Payment Validation at Checkout
The checkout endpoint validates payment method selection based on your shop's configuration:
- No active payment methods configured — checkout works without
payment_method_id(invoice-only shops). - Active payment methods exist —
payment_method_idis required and must reference a valid, active method.

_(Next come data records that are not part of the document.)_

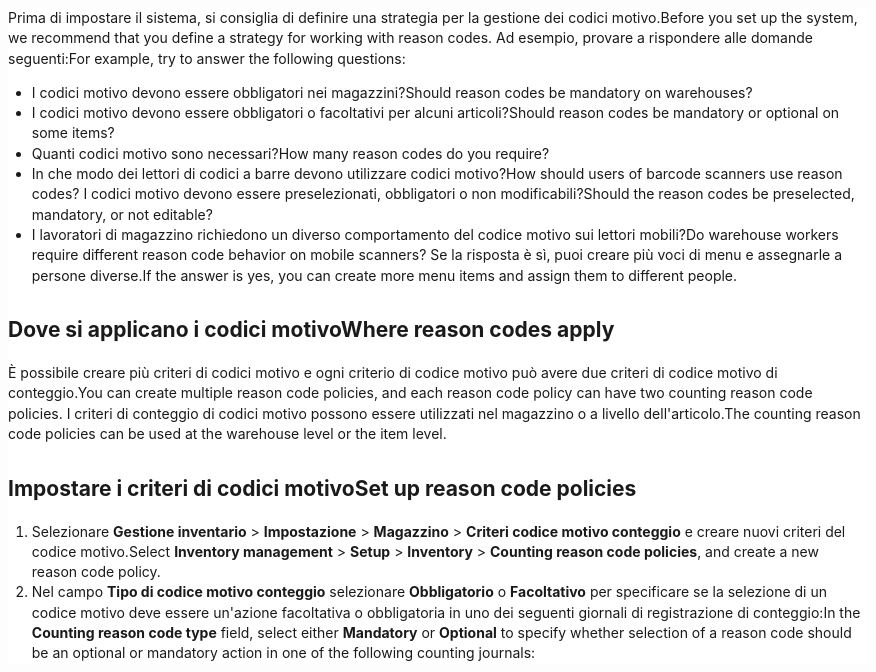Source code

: <span data-ttu-id="b72de-107">Prima di impostare il sistema, si consiglia di definire una strategia per la gestione dei codici motivo.</span><span class="sxs-lookup"><span data-stu-id="b72de-107">Before you set up the system, we recommend that you define a strategy for working with reason codes.</span></span> <span data-ttu-id="b72de-108">Ad esempio, provare a rispondere alle domande seguenti:</span><span class="sxs-lookup"><span data-stu-id="b72de-108">For example, try to answer the following questions:</span></span>

- <span data-ttu-id="b72de-109">I codici motivo devono essere obbligatori nei magazzini?</span><span class="sxs-lookup"><span data-stu-id="b72de-109">Should reason codes be mandatory on warehouses?</span></span>
- <span data-ttu-id="b72de-110">I codici motivo devono essere obbligatori o facoltativi per alcuni articoli?</span><span class="sxs-lookup"><span data-stu-id="b72de-110">Should reason codes be mandatory or optional on some items?</span></span>
- <span data-ttu-id="b72de-111">Quanti codici motivo sono necessari?</span><span class="sxs-lookup"><span data-stu-id="b72de-111">How many reason codes do you require?</span></span>
- <span data-ttu-id="b72de-112">In che modo dei lettori di codici a barre devono utilizzare codici motivo?</span><span class="sxs-lookup"><span data-stu-id="b72de-112">How should users of barcode scanners use reason codes?</span></span> <span data-ttu-id="b72de-113">I codici motivo devono essere preselezionati, obbligatori o non modificabili?</span><span class="sxs-lookup"><span data-stu-id="b72de-113">Should the reason codes be preselected, mandatory, or not editable?</span></span>
- <span data-ttu-id="b72de-114">I lavoratori di magazzino richiedono un diverso comportamento del codice motivo sui lettori mobili?</span><span class="sxs-lookup"><span data-stu-id="b72de-114">Do warehouse workers require different reason code behavior on mobile scanners?</span></span> <span data-ttu-id="b72de-115">Se la risposta è sì, puoi creare più voci di menu e assegnarle a persone diverse.</span><span class="sxs-lookup"><span data-stu-id="b72de-115">If the answer is yes, you can create more menu items and assign them to different people.</span></span>

## <a name="where-reason-codes-apply"></a><span data-ttu-id="b72de-116">Dove si applicano i codici motivo</span><span class="sxs-lookup"><span data-stu-id="b72de-116">Where reason codes apply</span></span>

<span data-ttu-id="b72de-117">È possibile creare più criteri di codici motivo e ogni criterio di codice motivo può avere due criteri di codice motivo di conteggio.</span><span class="sxs-lookup"><span data-stu-id="b72de-117">You can create multiple reason code policies, and each reason code policy can have two counting reason code policies.</span></span> <span data-ttu-id="b72de-118">I criteri di conteggio di codici motivo possono essere utilizzati nel magazzino o a livello dell'articolo.</span><span class="sxs-lookup"><span data-stu-id="b72de-118">The counting reason code policies can be used at the warehouse level or the item level.</span></span>

## <a name="set-up-reason-code-policies"></a><span data-ttu-id="b72de-119">Impostare i criteri di codici motivo</span><span class="sxs-lookup"><span data-stu-id="b72de-119">Set up reason code policies</span></span>

1. <span data-ttu-id="b72de-120">Selezionare **Gestione inventario** \> **Impostazione** \> **Magazzino** \> **Criteri codice motivo conteggio** e creare nuovi criteri del codice motivo.</span><span class="sxs-lookup"><span data-stu-id="b72de-120">Select **Inventory management** \> **Setup** \> **Inventory** \> **Counting reason code policies**, and create a new reason code policy.</span></span>
2. <span data-ttu-id="b72de-121">Nel campo **Tipo di codice motivo conteggio** selezionare **Obbligatorio** o **Facoltativo** per specificare se la selezione di un codice motivo deve essere un'azione facoltativa o obbligatoria in uno dei seguenti giornali di registrazione di conteggio:</span><span class="sxs-lookup"><span data-stu-id="b72de-121">In the **Counting reason code type** field, select either **Mandatory** or **Optional** to specify whether selection of a reason code should be an optional or mandatory action in one of the following counting journals:</span></span>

This follows a synchronous validation, asynchronous payment model: the order is created as pending, and actual payment processing happens afterwards via plugin flows (e.g. Stripe Payment Intents → webhooks → confirmed).
| Scenario | Result |
|---|---|
No active payment methods, no payment_method_id | 201 Created |
Active methods exist, no payment_method_id | 422 payment_method_required |
Active methods exist, invalid/inactive payment_method_id | 422 invalid_payment_method |
Active methods exist, valid payment_method_id | 201 Created |
Checkout Hooks
Plugins can intercept the checkout flow via hooks:
| Hook | Timing | Behavior |
|---|---|---|
checkout.before | Before order creation | Can reject checkout (returns 422 checkout_rejected) |
checkout.after | After order creation | Non-fatal — errors are logged but the order is preserved |
TIP
Payment plugins like Stripe use checkout.after to create Payment Intents linked to the new order ID.
Updating Order Status
Via the Admin API:
curl -X PATCH http://localhost:8080/api/v1/admin/orders/<id>/status \
-H 'Authorization: Bearer <token>' \
-H 'Content-Type: application/json' \
-d '{"status": "shipped", "comment": "Tracking: DHL 12345"}'Invalid transitions (e.g. delivered → pending) are rejected with a 422 error.